Dark Lilac is the brand new ink from Lamy to accompany long awaited and finally released a new 2016 Special Edition Lamy Safari Dark Lilac fountain pen.
So what is a Dark Lilac ink all about, especially when Lamy has already very pretty Violet ink in their offer? Well, first of all it matches perfectly the new pen (series). Dark Lilac is much darker and richer purple than Violet and in my opinion is less ‘girly’ looking. The closest ink I would think of is Diamine Purple Pazzazz (except shimmering effect). It is very interesting in terms colour composition. The main body is purple but there are also pink, magenta and blue components too. There is something else there what makes this ink super cool – Dark Lilac shines and it does it well! Whatever is causing it, the golden shine is visible not only on well saturated swab tests but also when diffused in water creating superb visual effect. The shine may be also noticed with flexible nib is used. It adds a shiny edge to the written line, especially where nib tines creates shallow rails in a paper. I have noticed it also with a broad nib but much less. There is something ‘dark’ about this ink. The dark rich purple colour reminds me a vampire’s cape velvety inner part…Dracula thing. I need to ask my colleague what she thinks about it, but I have the feeling that being a ‘Goth-person’ she will absolutely love it!

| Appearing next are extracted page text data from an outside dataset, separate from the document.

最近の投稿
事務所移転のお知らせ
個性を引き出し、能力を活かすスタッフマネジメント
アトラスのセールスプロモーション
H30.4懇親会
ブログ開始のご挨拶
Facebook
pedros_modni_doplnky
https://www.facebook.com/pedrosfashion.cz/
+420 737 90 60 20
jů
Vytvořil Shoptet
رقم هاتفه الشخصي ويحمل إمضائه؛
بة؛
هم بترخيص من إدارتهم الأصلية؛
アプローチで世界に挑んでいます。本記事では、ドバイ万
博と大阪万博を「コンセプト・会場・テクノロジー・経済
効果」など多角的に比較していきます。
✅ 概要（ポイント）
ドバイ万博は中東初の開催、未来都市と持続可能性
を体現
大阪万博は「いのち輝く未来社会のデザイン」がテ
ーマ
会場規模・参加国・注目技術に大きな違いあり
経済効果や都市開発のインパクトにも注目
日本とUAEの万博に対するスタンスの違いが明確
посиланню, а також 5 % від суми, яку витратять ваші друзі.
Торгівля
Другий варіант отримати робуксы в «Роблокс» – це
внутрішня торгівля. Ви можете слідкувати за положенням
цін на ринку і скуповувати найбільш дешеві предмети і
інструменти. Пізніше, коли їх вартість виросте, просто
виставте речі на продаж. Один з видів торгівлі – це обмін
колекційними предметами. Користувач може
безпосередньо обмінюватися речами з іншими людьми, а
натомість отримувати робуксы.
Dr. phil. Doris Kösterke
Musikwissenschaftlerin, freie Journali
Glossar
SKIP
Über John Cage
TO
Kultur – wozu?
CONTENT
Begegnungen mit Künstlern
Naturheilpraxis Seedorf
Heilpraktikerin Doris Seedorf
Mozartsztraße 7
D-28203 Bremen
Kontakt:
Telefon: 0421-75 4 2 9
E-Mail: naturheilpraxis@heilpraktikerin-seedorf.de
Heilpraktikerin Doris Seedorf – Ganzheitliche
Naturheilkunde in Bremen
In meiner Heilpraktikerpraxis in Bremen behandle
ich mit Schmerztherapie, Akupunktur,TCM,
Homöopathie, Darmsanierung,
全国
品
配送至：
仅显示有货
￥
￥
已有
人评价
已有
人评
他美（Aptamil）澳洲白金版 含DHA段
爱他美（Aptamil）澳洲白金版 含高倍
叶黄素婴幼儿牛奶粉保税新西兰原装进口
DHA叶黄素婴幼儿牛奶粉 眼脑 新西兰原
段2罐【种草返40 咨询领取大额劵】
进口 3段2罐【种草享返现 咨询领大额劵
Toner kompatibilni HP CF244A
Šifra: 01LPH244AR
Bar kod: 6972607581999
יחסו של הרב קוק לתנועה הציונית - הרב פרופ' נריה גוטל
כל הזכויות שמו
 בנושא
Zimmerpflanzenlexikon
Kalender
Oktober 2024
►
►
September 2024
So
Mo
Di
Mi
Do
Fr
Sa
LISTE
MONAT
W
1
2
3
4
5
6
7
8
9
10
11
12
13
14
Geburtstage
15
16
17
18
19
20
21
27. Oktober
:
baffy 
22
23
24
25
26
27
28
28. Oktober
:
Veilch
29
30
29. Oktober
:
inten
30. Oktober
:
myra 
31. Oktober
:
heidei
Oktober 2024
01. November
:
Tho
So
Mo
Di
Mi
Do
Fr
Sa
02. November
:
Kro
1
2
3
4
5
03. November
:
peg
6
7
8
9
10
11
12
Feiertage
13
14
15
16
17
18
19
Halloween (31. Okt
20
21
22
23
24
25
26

The best of Dark Lilac‘s colour I got using broad or medium nib. The 1.1mm Lamy italic nib gave nice purple line too. However, (apart of nice looking shine), line produced by flexible nib was too dark…feels almost black. Lamy Dark Lilac is very well saturated ink. I think this is the most saturated ink Lamy has in their offer. Despite of its ‘smoking in the water‘ well saturated deep purple colour, it gives some shading too. The flow and lubrication is good. No problems with feathering or show through on good or standard quality paper types, but noticeable on cheap 90g/m2 Xerox copy paper. Ink is not water resistant and easy to clean.
I really enjoyed the ink itself and writing using this ink. My Lamy Safari I use for testing inks went smoothly across the paper with all types of Lamy nibs I tried. Honestly, I am really struggling to find anything bad about this ink. Lamy did very good job with Dark Lilac and I would recommend it to everyone. It looks stunning on ivory toned paper.
My free samples, kindly provided for testing by BureauDirect, UK) came as a pack of five T10 cartridges. However, 50 ml bottles of Dark Lilac are available too.